Soldering Away - Soldering Irons in Space

Image courtesy NASA. A scanning electron micrograph of solidified solder on a wire. The precise angle at which the solder meets the wire is driven by forces such as surface tension, gravity, and wetting of the wire. Removing the effects of gravity lets physicists better understand these other influences.

While the shuttle fleet is grounded, room for sending research equipment and materials up to the space station is severely limited. The ISSI experiment was selected in part because it requires no "up-mass" sent to the station from the ground. The space station already has a soldering kit onboard and coils of silver-coated copper wire.

The Expedition 7 crew, which returned to Earth in 2003, fashioned the wire into L-shapes, loops, parallel threads, and other shapes in preparation for the experiment to be performed during Expedition 8 which lasted until April 2004.

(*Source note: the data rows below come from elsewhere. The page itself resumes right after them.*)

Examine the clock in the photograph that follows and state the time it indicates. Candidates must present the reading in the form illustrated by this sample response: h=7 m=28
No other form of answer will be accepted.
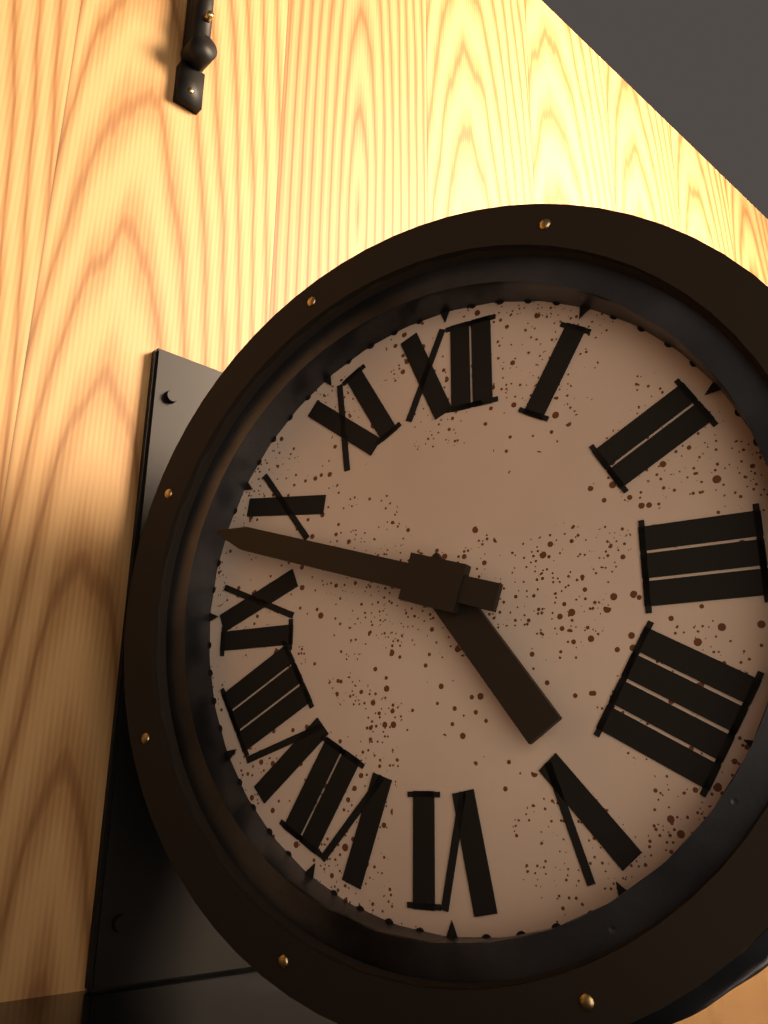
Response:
h=4 m=48
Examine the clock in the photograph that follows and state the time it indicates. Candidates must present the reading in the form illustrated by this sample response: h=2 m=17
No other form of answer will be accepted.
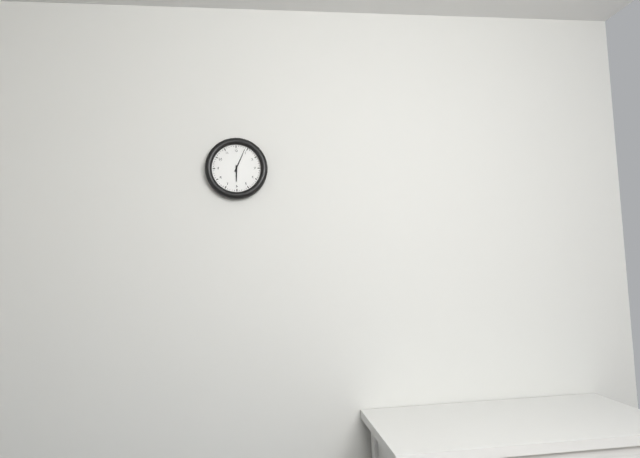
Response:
h=6 m=4
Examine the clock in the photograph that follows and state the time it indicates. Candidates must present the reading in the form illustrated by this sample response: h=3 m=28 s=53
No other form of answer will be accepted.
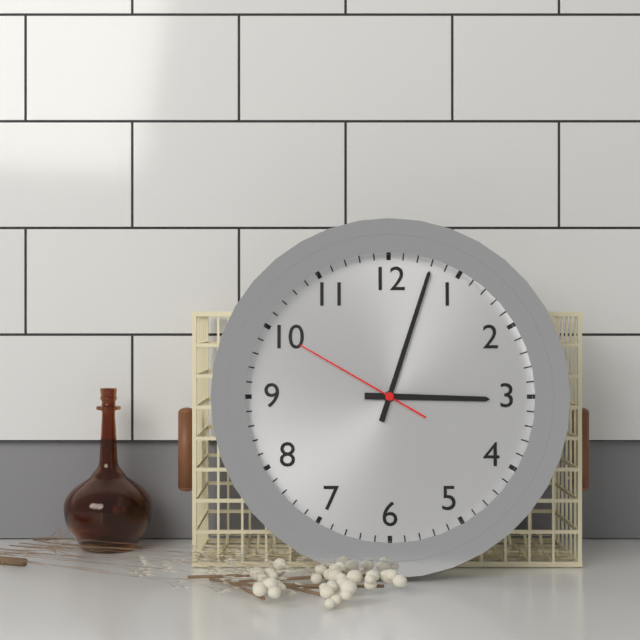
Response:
h=3 m=3 s=50
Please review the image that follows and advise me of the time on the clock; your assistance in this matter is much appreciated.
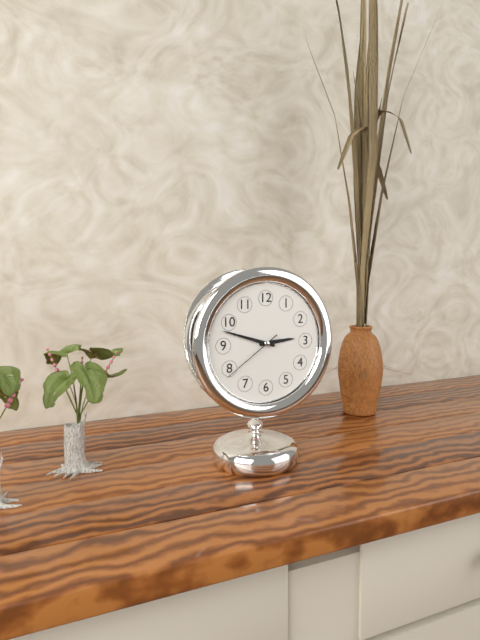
2:48:39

While the experiment happened, the researchers were able to watch it unfold live at NASA's Telescience Center at the Marshall Space Flight Center in Huntsville, Alabama. Watching to see the differences in how the solder flows and the shapes it assumes in space, which offers clues to the fundamental physics of molten solder.

The live interaction allowed them to suggest procedure changes to the station crew members in real-time. After the samples are returned to Earth, the scientists will cut open the joints to see how many gas bubbles were trapped during the process, and they'll test how strong the joints are.

"We should be able to gain a window into how surface tension effects soldering in microgravity," Grugel says. "This will help lay a foundation for the future of in-space fabrication and repair."